Care should be taken in interpreting these results. These data should not be used to cast a sweeping judgement on a site. Home pages are often dissimilar to content pages, though these data generally correlate to Karl’s more extensive analysis. Regardless, the fact that an average of 25 errors per home page are present, and that only 4 of the 100 home pages had 0 errors is rather telling. There is much that still needs to be done to improve web accessibility.

Comments

  1. Ted Drake

    It would be more helpful if you linked to the test results than the page.

  2. Jared Smith

    Ted-

    Because the results were collected using the WAVE toolbar, I can’t link to those results. One needs to load the home page and activate the toolbar to view the number of errors.

  3. Karl Groves

    Thanks for posting this follow-up and including the many sites I did not include. Initially I also had a breakdown of which errors occur most often but a corrupted table caused me to have to rebuild the database and I lost that data. It was rather unsurprising, really: Missing alt attributes, missing form labels, inaccessible tables, keyboard accessibility, etc. What I hope to be able to do in the future is provide a ranking that takes into consideration not only the volume of errors but the density & severity of them as well.

  4. Nancy

    I would put more energy into finding why accessibility has deteriorated and address the core issue: CMS systems, site builder tools and large framework systems..

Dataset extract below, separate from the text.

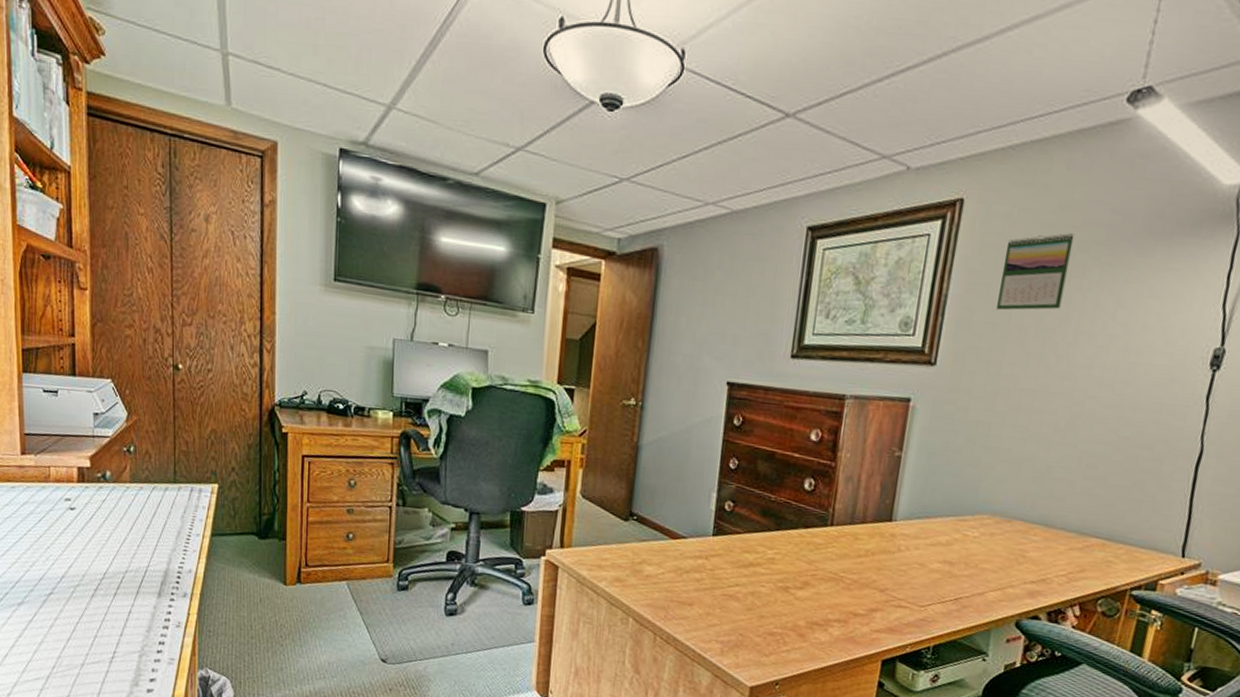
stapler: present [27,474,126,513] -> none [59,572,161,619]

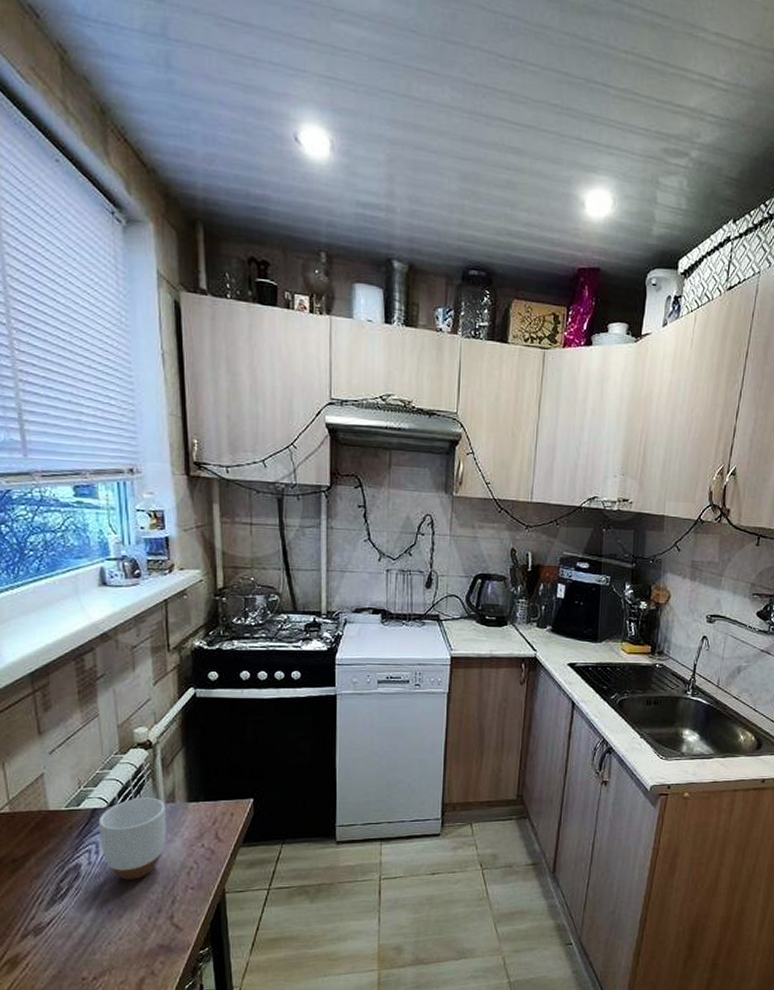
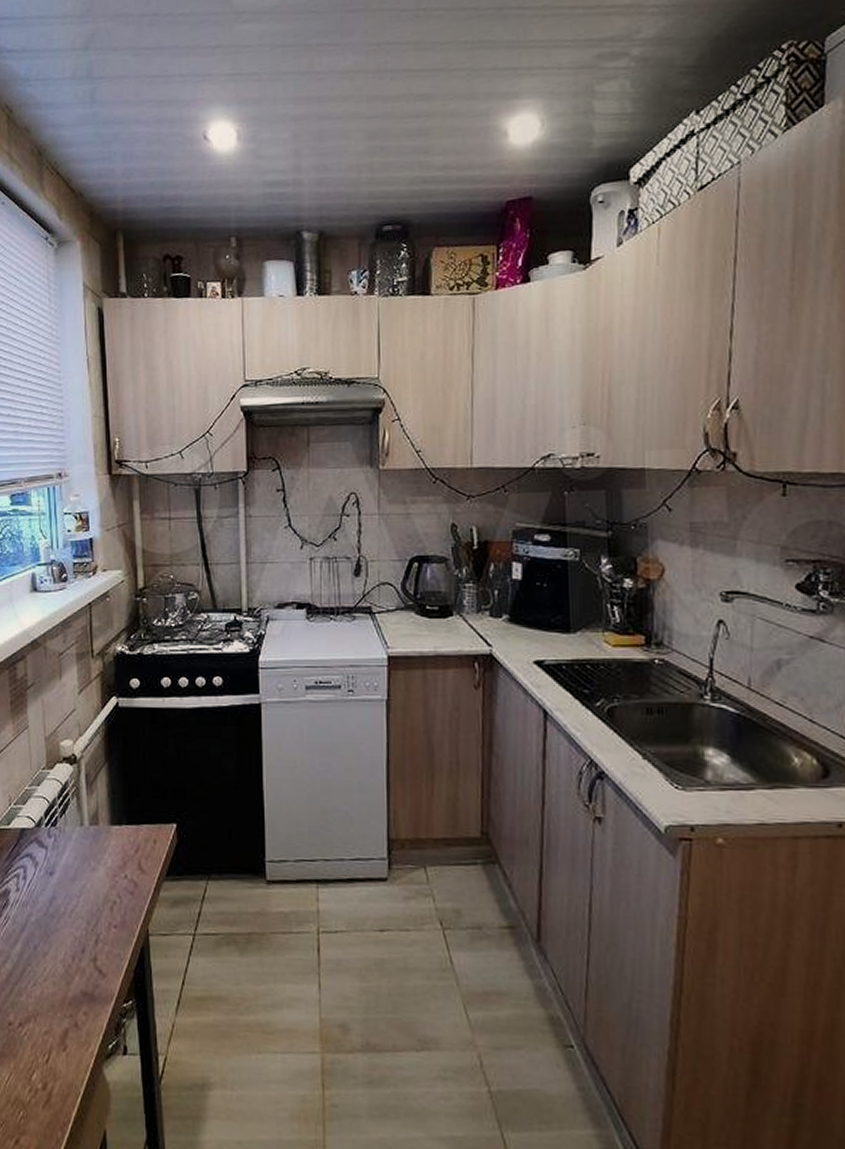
mug: present [98,797,167,880] -> none [26,818,91,912]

    Most sites are built with CMS systems or site builder tools, the website creator doesn’t need to know html or or understand accessibility issues. Its up to the strength of the application developer to add proper label when the user selects an image or form.

    Example — WordPress: Content person adds an image in the Admin Control. Title tags required, alt tags not required, no explanation of what an alt tag is. Content person wouldn’t have a clue so doesn’t think to add it. I think an easy fix for the WordPress application developers to combine the title and alt into one…

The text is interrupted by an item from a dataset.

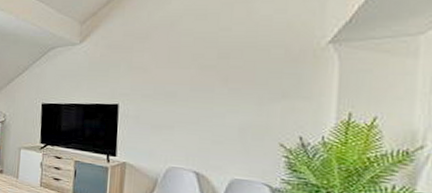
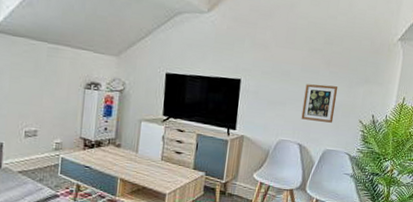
picture frame: none [195,103,243,147] -> present [301,84,339,123]

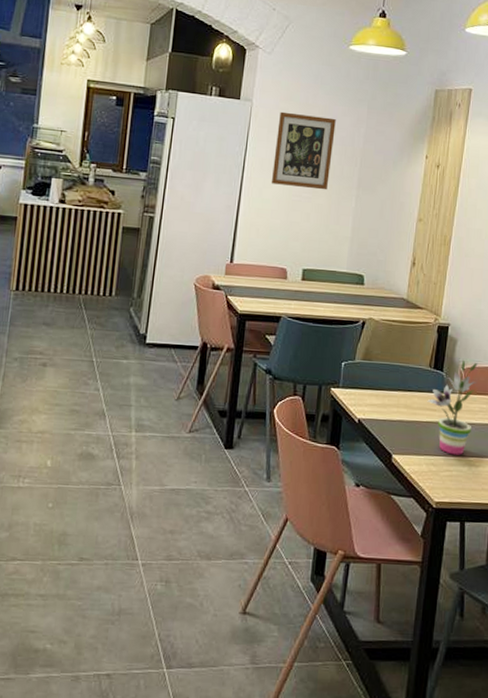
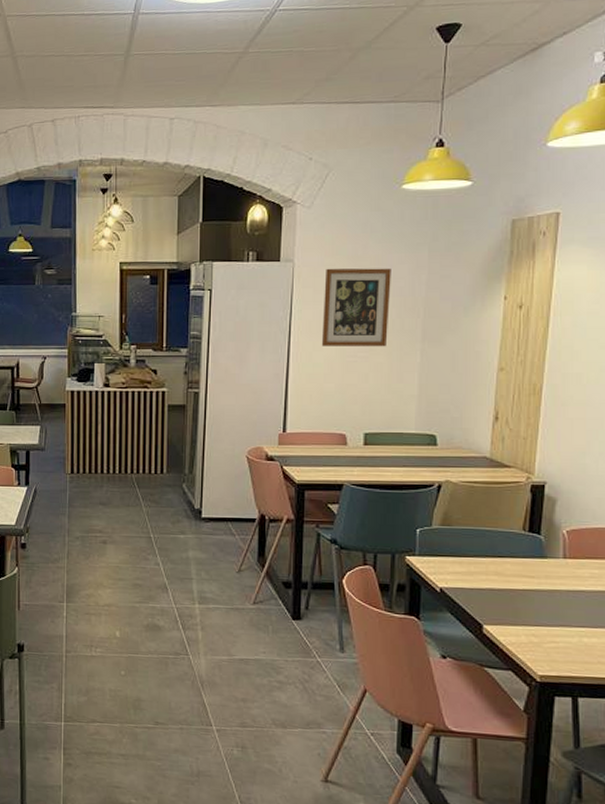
potted plant: present [427,361,478,455] -> none [522,522,585,626]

    I could make this comment 5 pages long…

  5. Jared Smith

    Karl-

    We’re working on a similar system to capture specific WAVE error data across a number of pages. It is, as you know, a bit tricky to assign severity to an automated error. One missing alt text has virtually no impact while another can render something very inaccessible, for example. Still, I think more data across more pages would be helpful.

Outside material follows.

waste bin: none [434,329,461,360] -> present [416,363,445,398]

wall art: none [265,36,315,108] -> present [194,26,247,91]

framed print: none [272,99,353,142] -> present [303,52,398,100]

    This was done more out of curiosity than for scientific usefulness. For example, the Facebook homepage had 8 errors, yet the logged in interface has 123.

  6. Jared Smith

    Nancy-

    With the possible exception of WordPress.com, I doubt any of the sites listed are built on a traditional CMS. CMS accessibility is certainly an issue for many sites, but the biggest issue is lack of education. I’ve consulted on a handful of the sites in this list (and am happy that all of them among the better sites) and can attest that education, not tools, is the key to better accessibility.

  7. Mide S

    Seems only Government sites(in US and Canada) try enforce accessibility. mainly because they can get sued for violating section 208 of ADA. I’m working on a project with PDF accessibility for the Government of Canada and from the experience it seems like 99% of PDFs online are not fully accessible.
    Does AQUA also test PDF files?
    There’s a great tool from XY Media – PAC,(www.xymedia.ch) but even that is not full proof, you still need manual testing.
    Perhaps a lot of the errors are caused by dynamic HTML – tools like MS Visual Studio and ASP.Net tend to create very bad HTML.